## Your goal
Your task is to restate every entry below word for word and omit the images.

....

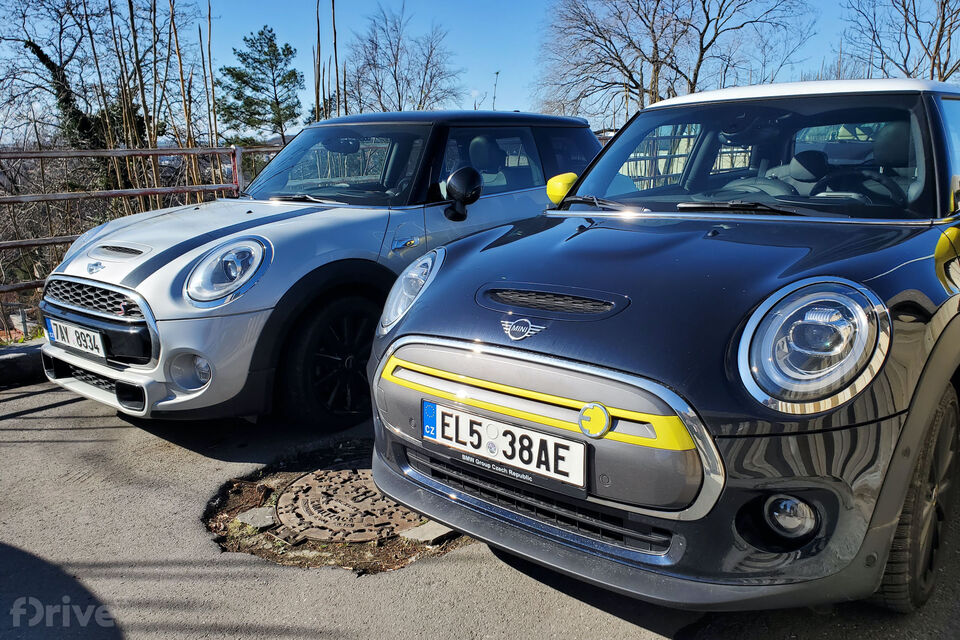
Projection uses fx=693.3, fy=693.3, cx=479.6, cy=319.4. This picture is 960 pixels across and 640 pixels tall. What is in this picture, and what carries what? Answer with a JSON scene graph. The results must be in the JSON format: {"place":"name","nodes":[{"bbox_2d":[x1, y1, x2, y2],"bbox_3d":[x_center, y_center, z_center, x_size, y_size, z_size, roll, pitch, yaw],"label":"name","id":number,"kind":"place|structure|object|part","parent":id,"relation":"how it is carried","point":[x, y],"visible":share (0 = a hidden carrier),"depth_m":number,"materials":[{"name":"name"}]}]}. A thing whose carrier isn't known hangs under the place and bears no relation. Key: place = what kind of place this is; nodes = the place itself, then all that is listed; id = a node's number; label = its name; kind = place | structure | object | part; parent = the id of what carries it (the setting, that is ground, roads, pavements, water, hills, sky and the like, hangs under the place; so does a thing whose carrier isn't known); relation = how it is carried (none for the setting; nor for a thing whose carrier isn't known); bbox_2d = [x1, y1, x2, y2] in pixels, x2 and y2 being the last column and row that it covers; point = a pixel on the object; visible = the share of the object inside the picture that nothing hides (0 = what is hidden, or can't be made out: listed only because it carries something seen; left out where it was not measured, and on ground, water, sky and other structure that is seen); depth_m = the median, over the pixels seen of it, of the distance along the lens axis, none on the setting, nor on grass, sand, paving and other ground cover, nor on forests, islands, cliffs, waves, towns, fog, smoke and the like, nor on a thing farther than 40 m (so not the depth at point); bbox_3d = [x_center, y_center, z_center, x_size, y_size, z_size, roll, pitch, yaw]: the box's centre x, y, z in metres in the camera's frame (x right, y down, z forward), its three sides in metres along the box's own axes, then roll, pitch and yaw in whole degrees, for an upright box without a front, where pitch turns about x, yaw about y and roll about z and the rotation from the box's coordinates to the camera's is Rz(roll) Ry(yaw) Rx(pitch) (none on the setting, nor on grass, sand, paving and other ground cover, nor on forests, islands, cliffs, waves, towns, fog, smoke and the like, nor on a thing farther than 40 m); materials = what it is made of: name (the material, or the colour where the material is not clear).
{"place":"outdoors","nodes":[
{"label":"outdoors","id":0,"kind":"place"},
{"bbox_2d":[0,372,955,639],"label":"asphalt road","id":1,"kind":"structure","parent":0,"point":[98,430],"materials":[{"name":"grey asphalt"}]},
{"bbox_2d":[0,343,46,387],"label":"curb","id":2,"kind":"structure","parent":1,"relation":"on","point":[25,355],"depth_m":4.36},
{"bbox_2d":[235,506,275,529],"bbox_3d":[-0.858,0.766,2.677,0.157,0.056,0.137,10,16,38],"label":"stone","id":3,"kind":"object","parent":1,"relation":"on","point":[258,525],"visible":0.86,"depth_m":2.64,"materials":[{"name":"grey stone"}]},
{"bbox_2d":[33,113,603,430],"bbox_3d":[-0.689,-0.555,4.570,1.793,1.687,4.067,10,16,38],"label":"silver car","id":4,"kind":"object","parent":1,"relation":"on","point":[121,375],"visible":0.76,"depth_m":3.56,"materials":[{"name":"silver metal"}]},
{"bbox_2d":[45,316,108,359],"bbox_3d":[-2.121,0.089,3.637,0.552,0.165,0.096,10,16,38],"label":"license plate","id":5,"kind":"object","parent":4,"relation":"attached to","point":[79,334],"visible":0.96,"depth_m":3.59,"materials":[{"name":"white metal"}]},
{"label":"windshield","id":6,"kind":"part","parent":4,"relation":"part of","materials":[{"name":"black"}]},
{"label":"roof","id":7,"kind":"part","parent":4,"relation":"part of","materials":[{"name":"black metal"}]},
{"label":"windows","id":8,"kind":"part","parent":4,"relation":"part of","materials":[{"name":"glass"}]},
{"bbox_2d":[271,468,425,543],"bbox_3d":[-0.480,0.729,2.841,0.713,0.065,0.682,10,16,38],"label":"manhole cover","id":9,"kind":"object","parent":1,"relation":"in","point":[372,536],"visible":0.7,"depth_m":2.71,"materials":[{"name":"brown metal"}]},
{"bbox_2d":[401,520,454,542],"bbox_3d":[-0.172,0.768,2.532,0.172,0.051,0.175,10,16,38],"label":"stone","id":10,"kind":"object","parent":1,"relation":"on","point":[427,536],"visible":0.69,"depth_m":2.49,"materials":[{"name":"grey stone"}]},
{"bbox_2d":[369,77,959,615],"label":"blue car","id":11,"kind":"object","parent":1,"relation":"on","point":[401,353],"visible":0.97,"depth_m":2.02,"materials":[{"name":"blue metal"}]},
{"bbox_2d":[421,399,587,490],"bbox_3d":[0.055,0.375,2.147,0.639,0.170,0.081,10,16,38],"label":"license plate","id":12,"kind":"object","parent":11,"relation":"attached to","point":[496,441],"visible":0.97,"depth_m":2.10,"materials":[{"name":"white metal"}]},
{"label":"wiper","id":13,"kind":"part","parent":11,"relation":"part of","materials":[{"name":"black"}]},
{"label":"windshield","id":14,"kind":"part","parent":11,"relation":"part of","materials":[{"name":"black"}]},
{"bbox_2d":[0,0,959,137],"label":"sky","id":15,"kind":"structure","parent":0,"point":[286,40],"materials":[{"name":"blue"}]},
{"label":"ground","id":16,"kind":"structure","parent":0},
{"bbox_2d":[4,0,123,149],"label":"bare tree","id":17,"kind":"object","parent":16,"relation":"on","point":[49,66],"visible":0.68,"depth_m":15.23,"materials":[{"name":"plant"}]},
{"bbox_2d":[0,143,282,336],"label":"metal fence","id":18,"kind":"object","parent":16,"relation":"on","point":[215,185],"visible":0.62,"depth_m":6.39,"materials":[{"name":"metal"}]},
{"bbox_2d":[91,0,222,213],"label":"bare tree","id":19,"kind":"object","parent":16,"relation":"on","point":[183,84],"visible":0.65,"depth_m":10.95,"materials":[{"name":"brown"}]},
{"bbox_2d":[218,27,301,146],"bbox_3d":[-8.637,-7.550,28.133,3.796,7.867,3.953,-4,14,-17],"label":"evergreen tree","id":20,"kind":"object","parent":16,"relation":"on","point":[271,40],"visible":0.92,"depth_m":27.11,"materials":[{"name":"plant"}]},
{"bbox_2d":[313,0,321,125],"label":"bare tree","id":21,"kind":"object","parent":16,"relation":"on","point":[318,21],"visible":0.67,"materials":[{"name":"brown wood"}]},
{"bbox_2d":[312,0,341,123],"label":"bare tree","id":22,"kind":"object","parent":16,"relation":"on","point":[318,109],"visible":0.62,"depth_m":15.19,"materials":[{"name":"brown"}]},
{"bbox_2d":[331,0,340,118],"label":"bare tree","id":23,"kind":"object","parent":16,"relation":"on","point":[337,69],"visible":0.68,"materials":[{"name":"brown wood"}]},
{"bbox_2d":[343,4,464,115],"bbox_3d":[-3.618,-9.117,30.947,6.466,9.273,6.750,-7,15,-28],"label":"bare tree","id":24,"kind":"object","parent":16,"relation":"on","point":[397,84],"visible":0.86,"depth_m":30.07,"materials":[{"name":"brown plant"}]},
{"bbox_2d":[491,70,499,109],"bbox_3d":[0.645,-7.852,29.971,0.443,5.552,0.351,10,16,38],"label":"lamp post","id":25,"kind":"object","parent":16,"relation":"on","point":[496,73],"visible":0.47,"depth_m":29.50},
{"bbox_2d":[533,0,813,119],"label":"bare tree","id":26,"kind":"object","parent":16,"relation":"on","point":[635,83],"visible":0.92,"depth_m":23.51,"materials":[{"name":"brown plant"}]},
{"bbox_2d":[840,0,959,81],"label":"bare tree","id":27,"kind":"object","parent":16,"relation":"on","point":[949,32],"visible":0.7,"depth_m":21.26,"materials":[{"name":"brown plant"}]}
]}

....

## Response to the exercise
Projection uses fx=693.3, fy=693.3, cx=479.6, cy=319.4. This picture is 960 pixels across and 640 pixels tall. What is in this picture, and what carries what? Answer with a JSON scene graph. The results must be in the JSON format: {"place":"name","nodes":[{"bbox_2d":[x1, y1, x2, y2],"bbox_3d":[x_center, y_center, z_center, x_size, y_size, z_size, roll, pitch, yaw],"label":"name","id":number,"kind":"place|structure|object|part","parent":id,"relation":"how it is carried","point":[x, y],"visible":share (0 = a hidden carrier),"depth_m":number,"materials":[{"name":"name"}]}]}. A thing whose carrier isn't known hangs under the place and bears no relation. Key: place = what kind of place this is; nodes = the place itself, then all that is listed; id = a node's number; label = its name; kind = place | structure | object | part; parent = the id of what carries it (the setting, that is ground, roads, pavements, water, hills, sky and the like, hangs under the place; so does a thing whose carrier isn't known); relation = how it is carried (none for the setting; nor for a thing whose carrier isn't known); bbox_2d = [x1, y1, x2, y2] in pixels, x2 and y2 being the last column and row that it covers; point = a pixel on the object; visible = the share of the object inside the picture that nothing hides (0 = what is hidden, or can't be made out: listed only because it carries something seen; left out where it was not measured, and on ground, water, sky and other structure that is seen); depth_m = the median, over the pixels seen of it, of the distance along the lens axis, none on the setting, nor on grass, sand, paving and other ground cover, nor on forests, islands, cliffs, waves, towns, fog, smoke and the like, nor on a thing farther than 40 m (so not the depth at point); bbox_3d = [x_center, y_center, z_center, x_size, y_size, z_size, roll, pitch, yaw]: the box's centre x, y, z in metres in the camera's frame (x right, y down, z forward), its three sides in metres along the box's own axes, then roll, pitch and yaw in whole degrees, for an upright box without a front, where pitch turns about x, yaw about y and roll about z and the rotation from the box's coordinates to the camera's is Rz(roll) Ry(yaw) Rx(pitch) (none on the setting, nor on grass, sand, paving and other ground cover, nor on forests, islands, cliffs, waves, towns, fog, smoke and the like, nor on a thing farther than 40 m); materials = what it is made of: name (the material, or the colour where the material is not clear).
{"place":"outdoors","nodes":[
{"label":"outdoors","id":0,"kind":"place"},
{"bbox_2d":[0,372,955,639],"label":"asphalt road","id":1,"kind":"structure","parent":0,"point":[98,430],"materials":[{"name":"grey asphalt"}]},
{"bbox_2d":[0,343,46,387],"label":"curb","id":2,"kind":"structure","parent":1,"relation":"on","point":[25,355],"depth_m":4.36},
{"bbox_2d":[235,506,275,529],"bbox_3d":[-0.858,0.766,2.677,0.157,0.056,0.137,10,16,38],"label":"stone","id":3,"kind":"object","parent":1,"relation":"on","point":[258,525],"visible":0.86,"depth_m":2.64,"materials":[{"name":"grey stone"}]},
{"bbox_2d":[33,113,603,430],"bbox_3d":[-0.689,-0.555,4.570,1.793,1.687,4.067,10,16,38],"label":"silver car","id":4,"kind":"object","parent":1,"relation":"on","point":[121,375],"visible":0.76,"depth_m":3.56,"materials":[{"name":"silver metal"}]},
{"bbox_2d":[45,316,108,359],"bbox_3d":[-2.121,0.089,3.637,0.552,0.165,0.096,10,16,38],"label":"license plate","id":5,"kind":"object","parent":4,"relation":"attached to","point":[79,334],"visible":0.96,"depth_m":3.59,"materials":[{"name":"white metal"}]},
{"label":"windshield","id":6,"kind":"part","parent":4,"relation":"part of","materials":[{"name":"black"}]},
{"label":"roof","id":7,"kind":"part","parent":4,"relation":"part of","materials":[{"name":"black metal"}]},
{"label":"windows","id":8,"kind":"part","parent":4,"relation":"part of","materials":[{"name":"glass"}]},
{"bbox_2d":[271,468,425,543],"bbox_3d":[-0.480,0.729,2.841,0.713,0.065,0.682,10,16,38],"label":"manhole cover","id":9,"kind":"object","parent":1,"relation":"in","point":[372,536],"visible":0.7,"depth_m":2.71,"materials":[{"name":"brown metal"}]},
{"bbox_2d":[401,520,454,542],"bbox_3d":[-0.172,0.768,2.532,0.172,0.051,0.175,10,16,38],"label":"stone","id":10,"kind":"object","parent":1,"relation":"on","point":[427,536],"visible":0.69,"depth_m":2.49,"materials":[{"name":"grey stone"}]},
{"bbox_2d":[369,77,959,615],"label":"blue car","id":11,"kind":"object","parent":1,"relation":"on","point":[401,353],"visible":0.97,"depth_m":2.02,"materials":[{"name":"blue metal"}]},
{"bbox_2d":[421,399,587,490],"bbox_3d":[0.055,0.375,2.147,0.639,0.170,0.081,10,16,38],"label":"license plate","id":12,"kind":"object","parent":11,"relation":"attached to","point":[496,441],"visible":0.97,"depth_m":2.10,"materials":[{"name":"white metal"}]},
{"label":"wiper","id":13,"kind":"part","parent":11,"relation":"part of","materials":[{"name":"black"}]},
{"label":"windshield","id":14,"kind":"part","parent":11,"relation":"part of","materials":[{"name":"black"}]},
{"bbox_2d":[0,0,959,137],"label":"sky","id":15,"kind":"structure","parent":0,"point":[286,40],"materials":[{"name":"blue"}]},
{"label":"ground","id":16,"kind":"structure","parent":0},
{"bbox_2d":[4,0,123,149],"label":"bare tree","id":17,"kind":"object","parent":16,"relation":"on","point":[49,66],"visible":0.68,"depth_m":15.23,"materials":[{"name":"plant"}]},
{"bbox_2d":[0,143,282,336],"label":"metal fence","id":18,"kind":"object","parent":16,"relation":"on","point":[215,185],"visible":0.62,"depth_m":6.39,"materials":[{"name":"metal"}]},
{"bbox_2d":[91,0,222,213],"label":"bare tree","id":19,"kind":"object","parent":16,"relation":"on","point":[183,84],"visible":0.65,"depth_m":10.95,"materials":[{"name":"brown"}]},
{"bbox_2d":[218,27,301,146],"bbox_3d":[-8.637,-7.550,28.133,3.796,7.867,3.953,-4,14,-17],"label":"evergreen tree","id":20,"kind":"object","parent":16,"relation":"on","point":[271,40],"visible":0.92,"depth_m":27.11,"materials":[{"name":"plant"}]},
{"bbox_2d":[313,0,321,125],"label":"bare tree","id":21,"kind":"object","parent":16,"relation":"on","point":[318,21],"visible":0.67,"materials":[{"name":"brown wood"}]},
{"bbox_2d":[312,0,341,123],"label":"bare tree","id":22,"kind":"object","parent":16,"relation":"on","point":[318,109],"visible":0.62,"depth_m":15.19,"materials":[{"name":"brown"}]},
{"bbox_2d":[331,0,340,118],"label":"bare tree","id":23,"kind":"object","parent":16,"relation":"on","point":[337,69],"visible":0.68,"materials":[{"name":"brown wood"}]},
{"bbox_2d":[343,4,464,115],"bbox_3d":[-3.618,-9.117,30.947,6.466,9.273,6.750,-7,15,-28],"label":"bare tree","id":24,"kind":"object","parent":16,"relation":"on","point":[397,84],"visible":0.86,"depth_m":30.07,"materials":[{"name":"brown plant"}]},
{"bbox_2d":[491,70,499,109],"bbox_3d":[0.645,-7.852,29.971,0.443,5.552,0.351,10,16,38],"label":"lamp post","id":25,"kind":"object","parent":16,"relation":"on","point":[496,73],"visible":0.47,"depth_m":29.50},
{"bbox_2d":[533,0,813,119],"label":"bare tree","id":26,"kind":"object","parent":16,"relation":"on","point":[635,83],"visible":0.92,"depth_m":23.51,"materials":[{"name":"brown plant"}]},
{"bbox_2d":[840,0,959,81],"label":"bare tree","id":27,"kind":"object","parent":16,"relation":"on","point":[949,32],"visible":0.7,"depth_m":21.26,"materials":[{"name":"brown plant"}]}
]}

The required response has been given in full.